* **Text shown**:

2744. Find Maximum Number of String Pairs

You are given a 0-indexed array words consisting of distinct strings.

The string words[i] can be paired with the string words[j] if:

  • The string words[i] is equal to the reversed string of words[j].
  • 0 <= i < j < words.length.

Return the maximum number of pairs that can be formed from the array words.

Note that each string can belong in at most one pair.

Example:

Input: words = ["cd","ac","dc","ca","zz"]

Output: 2

class Solution {
    public int maximumNumberOfStringPairs(String[] words) {
        Set<String> set = new HashSet<>();
        int res = 0;
        for (String w : words) {
            String r = reverse(w);
            if (set.contains(r)) {
                ++res;
            }
            set.add(w);
        }
        return res;
    }

    private String reverse(String w) {
        StringBuilder sb = new StringBuilder(w);
        return sb.reverse().toString();
    }
}

2745. Construct the Longest New String

You are given three integers x, y, and z.

You have x strings equal to "AA", y strings equal to "BB", and z strings equal to "AB". You want to choose some (possibly all or none) of these strings and concactenate them in some order to form a new string. This new string must not contain "AAA" or "BBB" as a substring.

* **Written task**: From the coding problems above, reproduce verbatim the passage that opens with the words containing "The string words[i] can" and closes with "the array words.".

* **Dataset content**:
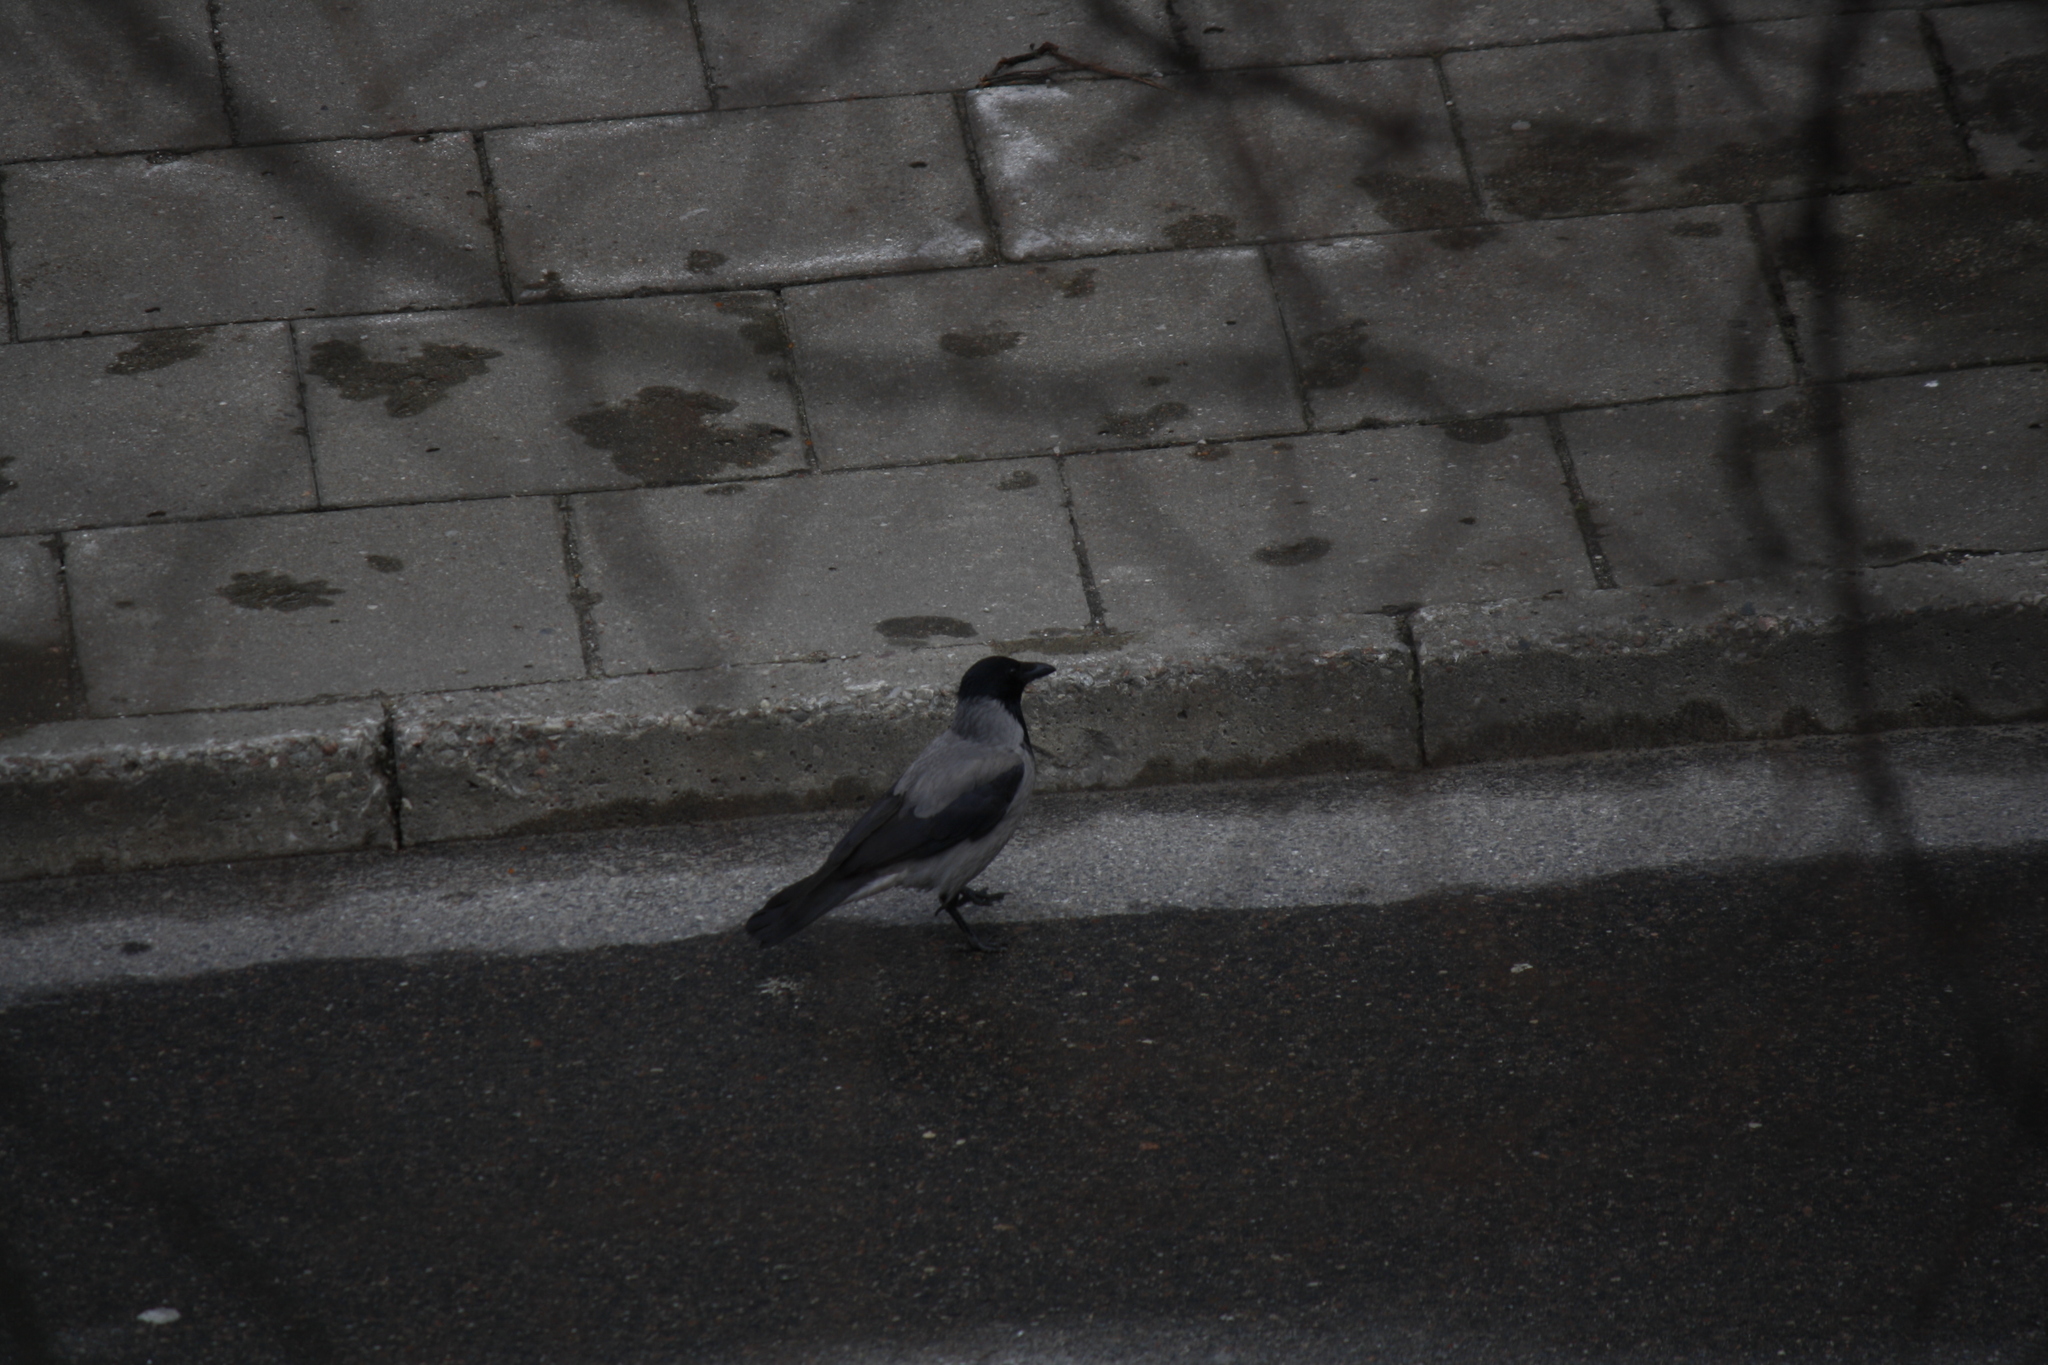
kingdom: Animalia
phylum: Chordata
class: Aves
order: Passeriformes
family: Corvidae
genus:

* **Finished answer**:
The string words[i] can be paired with the string words[j] if:

  • The string words[i] is equal to the reversed string of words[j].
  • 0 <= i < j < words.length.

Return the maximum number of pairs that can be formed from the array words.